§ Excerpt

Raised doughnuts. What tastes better than fresh doughnuts made right in your own kitchen? Of course, you can buy doughnuts at the grocery store. They taste good, until you look at the ingredients. They are full of preservatives, flavorings and other unpronounceable words. Throw those doughnuts away or leave them on the store’s shelf. You can make your own for a delicious treat. It may take longer to make them, but once you bite into a light, fresh, warm doughnut from the oven, you’ll never go back. There is no comparison. Why not make a batch to share with family and friends.
Raised Yeast Ddoughnuts
- 1/4 c. warm water
- 2 packages active dry yeast
- 1/4 c. sugar
- 1 c. milk
- 1/2 c. (1 stick) butter
- 1 tsp. salt
- 3 eggs
- 4 1/2 to 5 1/2 c. bread flour
- Vegetable oil for deep-frying
- Confectioner’s sugar to coat them
In a large mixing bowl, combine water, yeast and sugar. Leave the yeast to bloom for about 10 minutes. This activates the yeast and lets you know if the yeast is alive. The water should be 120° to 130° Fahrenheit. You can use water straight out of the hot tap.

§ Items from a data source

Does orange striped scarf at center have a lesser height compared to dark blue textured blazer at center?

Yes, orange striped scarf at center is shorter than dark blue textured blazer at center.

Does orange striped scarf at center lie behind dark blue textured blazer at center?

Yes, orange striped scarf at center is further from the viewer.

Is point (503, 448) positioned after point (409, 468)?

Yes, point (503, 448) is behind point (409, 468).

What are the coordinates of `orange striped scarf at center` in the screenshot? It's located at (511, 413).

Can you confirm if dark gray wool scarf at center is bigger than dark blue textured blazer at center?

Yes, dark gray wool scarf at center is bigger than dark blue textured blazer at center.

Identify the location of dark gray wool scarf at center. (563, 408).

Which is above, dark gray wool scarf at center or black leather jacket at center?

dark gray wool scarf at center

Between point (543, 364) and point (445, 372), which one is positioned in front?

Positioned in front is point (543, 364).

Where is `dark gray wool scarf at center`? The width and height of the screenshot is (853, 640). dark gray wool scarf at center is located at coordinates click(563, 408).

§ Aim
Translate this sentence from the doughnut recipe into Spanish: "Leave the yeast to bloom for about 10 minutes." Rely solely on the doughnut recipe and not on the rows.

§ Output
Deje que la levadura se active durante unos 10 minutos.